The risks are clear, but many of the clubs are desperate for a return of the continent's premier club competition and the revenue that it generates. And so CONMEBOL took it upon themselves to smooth out some of the big problems.

One was logistical. How could the teams travel to away games efficiently and safely? Distances are vast and travel connections can be precarious at the best of times. The answer was for CONMEBOL to pay for charter flights -- ensuring not only that teams could get to away games, but also that they could do it in isolation, without coming into contact with other passengers.

This was is part of a detailed health protocol which ensures that visiting players will have minimal contact with anyone at the airport, hotel or stadium. And this in turn was vital for the governments of the 10 countries to agree to open their borders to travelling football teams, and not to enforce quarantine regulations on them as they enter, or when they return to their country of origin.

This is all very well inside South America.
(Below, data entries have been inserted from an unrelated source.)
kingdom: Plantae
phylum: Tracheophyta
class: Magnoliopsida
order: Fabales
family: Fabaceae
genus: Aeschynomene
But it becomes much more complicated with the World Cup qualifiers, because the players have to assemble from all over the planet.

The star names, of course, are in Europe. A way has to be found to get them safely across the Atlantic. Then, with one game home and one away, they face another journey, possibly a long one, inside South America. And then they fly back to Europe to rejoin their club sides.

Any European club would be reluctant to release players in these circumstances. First there is the risk of contamination, and then there is the question of quarantine restrictions on their return to Europe. South American governments may have agreed to wave these restrictions for footballers, but will European administrations be as willing? In this case CONMEBOL cannot bring political pressure to bear. Can FIFA? It looks like a stretch.

For the time being, the October FIFA dates are in the calendar. But at the moment it is unclear how they can go ahead in South America, which could be going into November with its World Cup qualifying programme a full six rounds behind schedule.